Jesus finishes his parable, and the play comes to a close, and the audience is left with their impressions, wondering at the meaning behind his words as they move back out into the world. We work to understand and enact Christ’s words of hope, delay and preparation. "It cannot be that we are all supposed to bring with us the resources necessary for the celebration: while not all of them get in, all ten [bridesmaids] bring only lamps with oil in them. The text's theological claim about anticipating the bridegroom's great banquet does not negate the grace-shaped joy of a feast in which the host brings and shares all that we will actually need.” The focus of this passage is not that we should grab on to every possible provision and hoard it for ourselves. "The point is living expectantly and hopefully. Christian hope rests on trust that the God who created the world will continue to live the world with gentle providence." As church-type-people, we have the privilege and responsibility of hopeful preparation.

Each disciple may be a bridesmaid in this allegory, called to hopeful preparation for the day of the LORD. Perhaps, in this passage, the Church is not the bridesmaids. Perhaps we are the oil merchants, tasked with equipping disciples for the journey ahead, even though we do not know how long the journey will take. The Church is a place where we can fill our lamps together with the hope all will be prepared and none will be left out when the doors are shut.
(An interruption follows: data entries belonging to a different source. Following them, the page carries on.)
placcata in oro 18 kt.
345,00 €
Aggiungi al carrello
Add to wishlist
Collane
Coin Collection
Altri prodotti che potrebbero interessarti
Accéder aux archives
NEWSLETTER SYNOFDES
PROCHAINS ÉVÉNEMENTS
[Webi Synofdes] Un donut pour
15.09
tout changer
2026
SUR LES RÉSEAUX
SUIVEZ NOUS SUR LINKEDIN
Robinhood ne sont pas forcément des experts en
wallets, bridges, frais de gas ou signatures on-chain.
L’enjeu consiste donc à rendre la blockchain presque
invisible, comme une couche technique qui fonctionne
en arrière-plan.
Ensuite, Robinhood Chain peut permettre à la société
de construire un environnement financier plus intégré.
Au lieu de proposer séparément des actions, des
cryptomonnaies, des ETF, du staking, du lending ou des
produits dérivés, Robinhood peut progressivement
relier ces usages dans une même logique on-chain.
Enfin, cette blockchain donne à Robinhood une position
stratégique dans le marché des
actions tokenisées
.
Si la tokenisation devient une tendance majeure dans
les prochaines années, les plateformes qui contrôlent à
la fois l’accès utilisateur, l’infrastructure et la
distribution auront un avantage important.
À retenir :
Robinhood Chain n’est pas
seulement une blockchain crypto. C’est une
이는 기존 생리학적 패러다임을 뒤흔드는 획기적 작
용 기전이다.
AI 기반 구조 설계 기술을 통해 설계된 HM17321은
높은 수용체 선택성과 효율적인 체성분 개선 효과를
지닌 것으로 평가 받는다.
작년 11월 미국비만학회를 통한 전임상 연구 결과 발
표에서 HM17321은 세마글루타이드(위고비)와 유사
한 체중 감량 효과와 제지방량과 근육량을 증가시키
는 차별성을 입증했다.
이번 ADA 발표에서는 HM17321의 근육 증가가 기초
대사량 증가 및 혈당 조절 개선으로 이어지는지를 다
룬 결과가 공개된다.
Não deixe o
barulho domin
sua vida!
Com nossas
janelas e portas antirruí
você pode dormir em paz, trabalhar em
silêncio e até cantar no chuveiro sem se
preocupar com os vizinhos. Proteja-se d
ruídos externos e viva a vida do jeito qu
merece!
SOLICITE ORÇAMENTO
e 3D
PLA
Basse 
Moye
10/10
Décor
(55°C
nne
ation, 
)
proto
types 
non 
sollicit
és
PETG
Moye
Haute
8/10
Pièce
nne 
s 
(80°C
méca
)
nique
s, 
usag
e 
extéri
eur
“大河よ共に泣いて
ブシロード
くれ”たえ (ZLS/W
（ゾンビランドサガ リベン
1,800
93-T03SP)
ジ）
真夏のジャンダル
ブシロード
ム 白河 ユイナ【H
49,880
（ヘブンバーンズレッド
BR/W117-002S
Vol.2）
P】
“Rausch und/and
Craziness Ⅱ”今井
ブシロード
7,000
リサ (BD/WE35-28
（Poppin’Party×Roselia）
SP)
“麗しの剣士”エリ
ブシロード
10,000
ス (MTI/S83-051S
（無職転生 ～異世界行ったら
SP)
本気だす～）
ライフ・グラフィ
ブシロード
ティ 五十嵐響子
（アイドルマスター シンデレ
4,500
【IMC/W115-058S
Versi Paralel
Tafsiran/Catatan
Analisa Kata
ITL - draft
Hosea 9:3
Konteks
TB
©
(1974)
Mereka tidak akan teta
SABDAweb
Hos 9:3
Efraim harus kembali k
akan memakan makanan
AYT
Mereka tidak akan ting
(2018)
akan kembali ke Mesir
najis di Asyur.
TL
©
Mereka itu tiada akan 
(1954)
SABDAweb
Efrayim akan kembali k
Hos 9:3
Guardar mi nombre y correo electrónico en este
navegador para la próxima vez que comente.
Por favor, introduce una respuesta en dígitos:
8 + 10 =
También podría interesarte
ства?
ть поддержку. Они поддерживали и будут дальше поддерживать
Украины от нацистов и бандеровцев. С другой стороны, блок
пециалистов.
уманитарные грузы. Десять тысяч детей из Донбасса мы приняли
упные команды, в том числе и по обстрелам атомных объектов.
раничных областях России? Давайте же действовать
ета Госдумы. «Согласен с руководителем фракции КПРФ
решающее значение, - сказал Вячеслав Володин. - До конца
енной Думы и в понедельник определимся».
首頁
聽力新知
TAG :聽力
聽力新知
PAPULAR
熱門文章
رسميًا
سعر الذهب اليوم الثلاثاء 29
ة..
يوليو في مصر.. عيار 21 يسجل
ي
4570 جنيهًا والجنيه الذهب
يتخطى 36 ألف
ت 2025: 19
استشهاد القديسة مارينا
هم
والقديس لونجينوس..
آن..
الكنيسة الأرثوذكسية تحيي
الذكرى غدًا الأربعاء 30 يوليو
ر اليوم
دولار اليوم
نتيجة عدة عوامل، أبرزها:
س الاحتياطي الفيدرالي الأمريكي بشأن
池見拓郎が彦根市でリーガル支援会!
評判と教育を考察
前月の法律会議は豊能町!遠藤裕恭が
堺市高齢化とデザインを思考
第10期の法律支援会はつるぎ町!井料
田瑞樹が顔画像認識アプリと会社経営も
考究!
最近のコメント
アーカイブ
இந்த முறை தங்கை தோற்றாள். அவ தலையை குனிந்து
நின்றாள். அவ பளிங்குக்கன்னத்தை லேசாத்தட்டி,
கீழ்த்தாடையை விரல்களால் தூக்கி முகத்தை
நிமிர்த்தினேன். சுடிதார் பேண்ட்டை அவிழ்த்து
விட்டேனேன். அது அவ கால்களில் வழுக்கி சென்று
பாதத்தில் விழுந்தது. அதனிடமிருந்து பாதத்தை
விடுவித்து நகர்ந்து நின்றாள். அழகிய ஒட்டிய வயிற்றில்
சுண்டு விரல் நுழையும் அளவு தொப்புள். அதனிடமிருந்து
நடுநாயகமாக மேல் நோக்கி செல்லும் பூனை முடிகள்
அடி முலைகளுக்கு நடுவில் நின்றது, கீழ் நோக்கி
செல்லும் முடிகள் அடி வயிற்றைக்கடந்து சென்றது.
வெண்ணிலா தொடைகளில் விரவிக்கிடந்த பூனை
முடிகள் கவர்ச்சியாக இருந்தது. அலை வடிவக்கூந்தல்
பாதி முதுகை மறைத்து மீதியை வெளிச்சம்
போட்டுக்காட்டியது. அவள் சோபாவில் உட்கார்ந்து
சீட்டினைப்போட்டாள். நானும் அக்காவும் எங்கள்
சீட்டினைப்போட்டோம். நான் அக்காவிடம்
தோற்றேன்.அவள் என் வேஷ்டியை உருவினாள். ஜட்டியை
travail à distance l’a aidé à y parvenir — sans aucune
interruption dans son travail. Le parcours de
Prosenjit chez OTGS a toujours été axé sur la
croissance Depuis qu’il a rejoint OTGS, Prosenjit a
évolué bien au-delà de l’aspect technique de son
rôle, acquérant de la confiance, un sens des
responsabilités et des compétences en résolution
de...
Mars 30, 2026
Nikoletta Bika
The foolish bridesmaids were not present to join the procession when the bridegroom arrived, and so they missed the party. Remaining unrecognized was the judgement on their foolishness. But the wise bridesmaids are under God's judgment too. They were unwilling to share either the oil or their wisdom to take an extra flask. The wedding party, therefore, was only half the size it could have been. Maybe the incompleteness is God's judgment on them for their failings too?

As the foolish bridesmaids found out, you can't fill your lamp at the last minute. As disciples, we have to grab the extra flask of lamp-oil, we have to take the risk that we will wait a while, because there is an abundance for all who are willing to keep their lamps filled. "The wise ones in the church are those who are prepared for the delay; who hold onto the faith deep into the night."


Prepare for the future, not a future where we're on our own and have to scramble to hold on to what is ours, but a future where Christ is returned, and returns us to the messianic banquet where joy and amazement will be without end. God gives us hope so that we can act, not just for our own benefit, but so that God may be glorified and we will enjoy God forever. The stage is set for the arrival of the kingdom of heaven, as we rush headlong into the season of Advent waiting. So we maintain our hopeful preparation, so that we may act in hope when the bridegroom at last arrives.